New way to identify men with prostate cancer

A new study has found a way to identify men with locally advanced prostate cancer who are less likely to respond well to radiotherapy.

Led by Professor Catharine West, the University of Manchester team created a method of selecting men with prostate cancer who would benefit from treatments which target oxygen deficient tumours.

The study was funded by Prostate Cancer UK with support from the Movember Foundation, and NIHR Manchester Biomedical Research Centre and published in eBiomedicine.

Tumour hypoxia is associated with a poor prognosis in prostate cancer; the lower the oxygen, the greater the resistance to treatment and the more likely a tumour will spread.

The University of Manchester reports their researchers identified a twenty eight gene signature, which accurately identifies hypoxic tumour tissue in men with prostate cancer which invades nearby structures. The signature was derived using analysis of human cells in the lab and patient survival data. The signature was validated using data from across the world in eleven prostate cancer cohorts and a bladder cancer phase III randomised trial of radiotherapy.

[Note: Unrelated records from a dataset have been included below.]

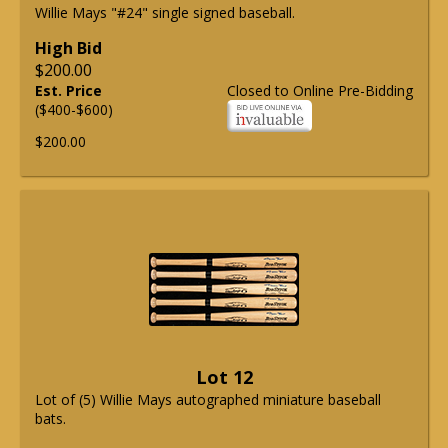
Willie Mays "#24" single signed baseball.
High Bid
$200.00
Est. Price
Closed to Online Pre-Bidding
($400-$600)
$200.00
Lot 12
Lot of (5) Willie Mays autographed miniature baseball
bats.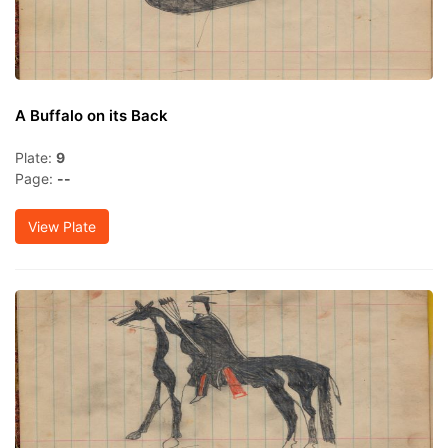
A Buffalo on its Back
Plate:
9
Page:
--
View Plate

According to the five year survival rate for most men with local prostate cancer is almost 100%. 98% are alive after ten years, and 96% live for at least fifteen years. For men diagnosed with prostate cancer that has spread nearby the five year survival is around 70%. For men diagnosed with prostate cancer that has spread to other parts of the body the five year survival rate is 29%. According to Cancer Research UK over eleven thousand men die from prostate cancer each year. In 2014 13% of all male cancer deaths were from prostate cancer.

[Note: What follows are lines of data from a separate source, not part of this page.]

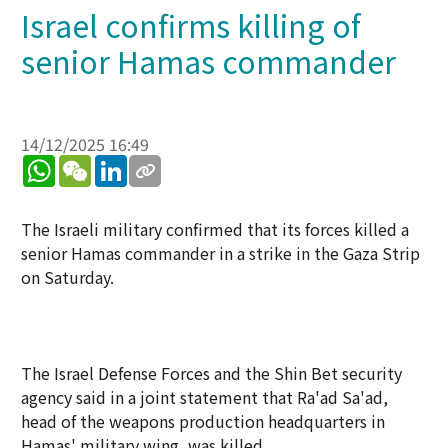
Israel confirms killing of
senior Hamas commander
14/12/2025 16:49
WhatsApp
WeChat
LinkedIn
The Israeli military confirmed that its forces killed a
senior Hamas commander in a strike in the Gaza Strip
on Saturday.
The Israel Defense Forces and the Shin Bet security
agency said in a joint statement that Ra'ad Sa'ad,
head of the weapons production headquarters in
Hamas' military wing, was killed.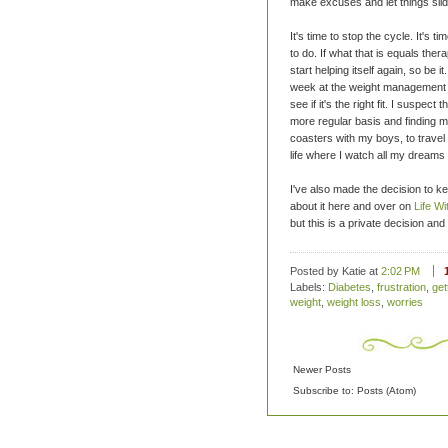
make excuses and let things slid
It's time to stop the cycle. It's t
to do. If what that is equals ther
start helping itself again, so be i
week at the weight management cli
see if it's the right fit. I suspect
more regular basis and finding my 
coasters with my boys, to travel 
life where I watch all my dreams
I've also made the decision to kee
about it here and over on
Life Wi
but this is a private decision an
Posted by Katie
at
2:02 PM
Labels:
Diabetes
,
frustration
,
get
weight
,
weight loss
,
worries
Newer Posts
Subscribe to:
Posts (Atom)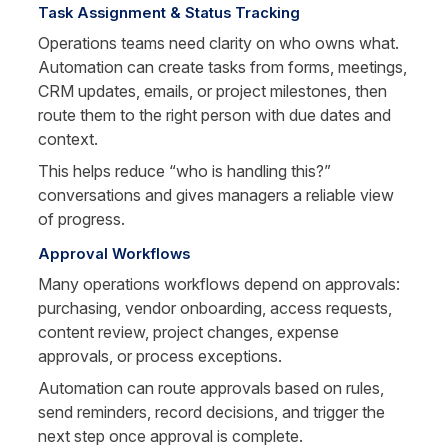
Task Assignment & Status Tracking
Operations teams need clarity on who owns what. 
Automation can create tasks from forms, meetings, 
CRM updates, emails, or project milestones, then 
route them to the right person with due dates and 
context.
This helps reduce “who is handling this?” 
conversations and gives managers a reliable view 
of progress.
Approval Workflows
Many operations workflows depend on approvals: 
purchasing, vendor onboarding, access requests, 
content review, project changes, expense 
approvals, or process exceptions.
Automation can route approvals based on rules, 
send reminders, record decisions, and trigger the 
next step once approval is complete.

Catharine West is based at the Manchester Cancer Research Centre, a partnership between the University of Manchester, the Christie NHS Foundation Trust and Cancer Research UK. She said “Ninety percent of prostate cancer patients are diagnosed with localised cancer, which have a highly variable course of disease progression. And we know that combining hypoxia-targeting treatment with radiotherapy has been shown to improve local control of tumours and survival of patients in head and neck and bladder cancers…This study has built on work to identify possible ways for measuring hypoxia in prostate cancer using gene signatures. Until now, there has been no clinically validated method of selecting prostate cancer patients who would benefit from hypoxia modifying treatment. Though there is some way to go before this can be used clinically, it’s a significant development and could signal a new phase in treating this disease within a few years.”